En entrevista al concluir la participación del secretario del Medio Ambiente en la sesión semanal del Grupo Aca, Carlos Toledo Manzúr, Tulio Estrada informó que en los 500 kilómetros de litoral fueron censados 26 campamentos tortugueros y no 46, como lo había informado el representante Conanp en Guerrero, Miguel Licea González, hace unos días.
Especificó que de los 26 campamentos, ubicados en ambas costas de la entidad, 24 de éstos forman parte de la Mesa Guerrerense de Protección a la Tortuga Marina y que el año pasado se dotó a los campamentos agremiados de insumos para los vehículos y los corrales de incubación.
Destacó que las especies que arriban a las costas guerrerenses son la especie golfina, laúd, prieta y la carey, ésta última en menor medida.
A pregunta expresa de cuánto dinero se designó para el programa de conservación de esas especies, respondió que la federación aprobó 2 millones de pesos, y el estado destinó una cantidad equivalente, de los cuales únicamente se han liberado 570 mil pesos para comprar gasolina.
“Hay un tramo en la Costa Chica, de aproximadamente 80 kilómetros que no tenemos una vigilancia adecuada porque no hay campamentos. Y se instruyó para que se conformara el campamento de Boca del Río y otro de San José Guatemala con el objeto de preservar las especies”, señaló Estrada Apátiga.
Afirmó que en esa franja de litoral existe una mayor depredación; sin embargo, aseguró que el número de nidos colectados ha ido en aumento, aunque varía el dato de un campamento a otro.
“El año pasado colectaron 700 mil huevos y hubo una buena cantidad de crías liberadas, fue un año récord, pero el propósito es que la meta de éste año el número de crías liberadas aumente”, expuso el funcionario estatal.
Sobre los señalamientos que hicieron los representantes de la Conanp ante la falta de patrullajes en el Santuario de Tierra Colorada, aseguró que la Policía Ecológica Estatal retomó las actividades para las cuales fue destinada y se realizarán los recorridos en esa zona porque habían sido enviados a efectuar otras actividades.

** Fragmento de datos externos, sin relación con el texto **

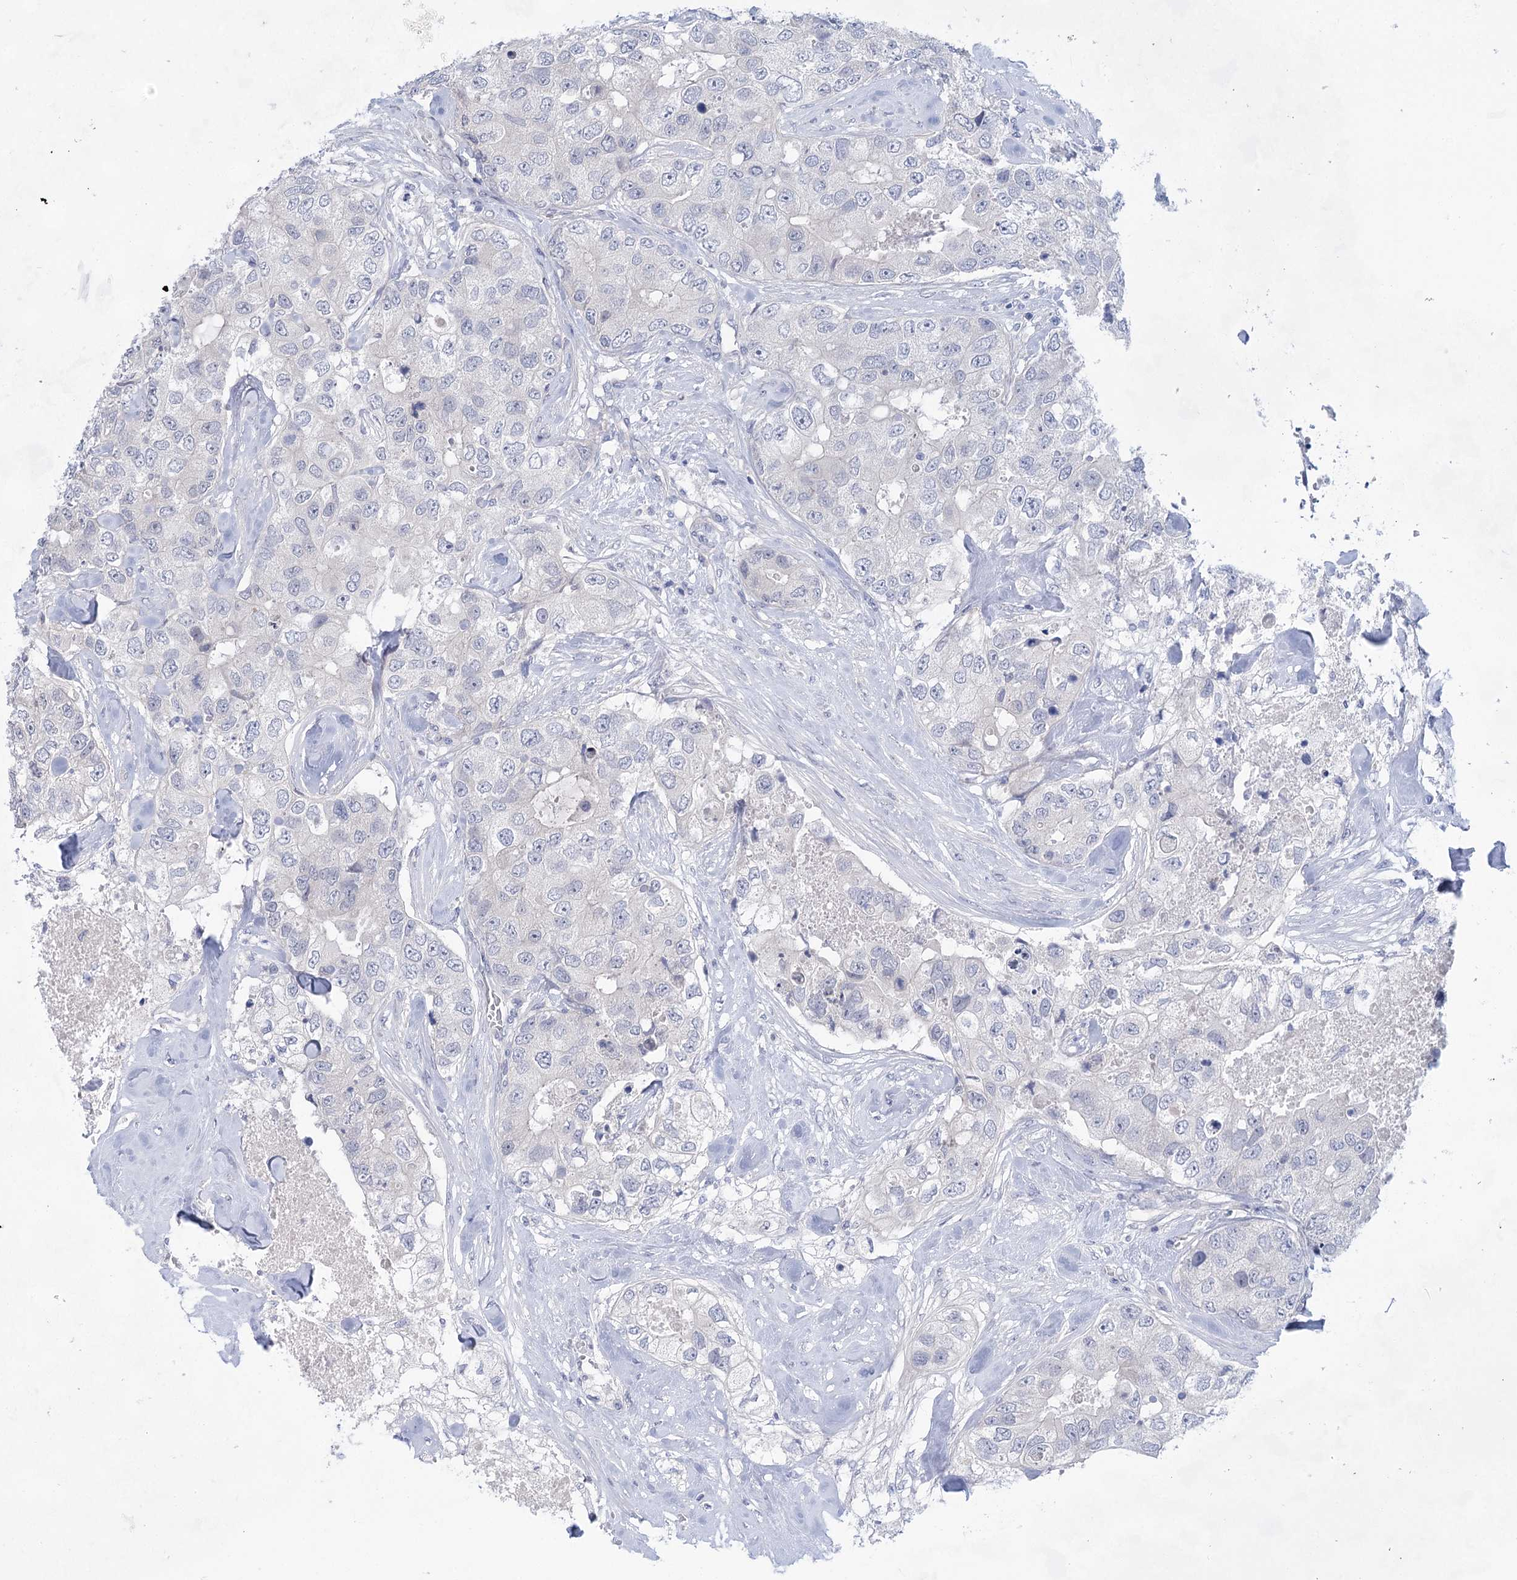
{"staining": {"intensity": "negative", "quantity": "none", "location": "none"}, "tissue": "breast cancer", "cell_type": "Tumor cells", "image_type": "cancer", "snomed": [{"axis": "morphology", "description": "Duct carcinoma"}, {"axis": "topography", "description": "Breast"}], "caption": "Tumor cells are negative for brown protein staining in breast cancer.", "gene": "LALBA", "patient": {"sex": "female", "age": 62}}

Y habló de que se conjuntarán esfuerzos con la Semaren, la Policía Ecológica Estatal y la Procuraduría del Medio Ambiente de Guerrero (Propeg) para salvaguardar el Santuario.
El titular de la Semaren, Carlos Toledo Mazúr admitió que aún falta concluir el diagnóstico para conocer las necesidades de los campamentos y admitió también que se necesita más dinero para responder a las necesidades de los vigilantes de las playas de arribo de quelonios.
Sobre la muerte de las tortugas cuyos cadáveres fueron arrastrados por las corrientes en el tramo de playa de Alfredo Villa de Bonfil a Barra Vieja hace más de un mes, Toledo Manzúr consideró que pudo ser ocasionada por las redes de pescadores, hipótesis que aún no está confirmada por algún estudio.
“Estamos por constatar esa hipótesis. No tenemos un estudio pero es la percepción de la gente de los campamentos”, finalizó.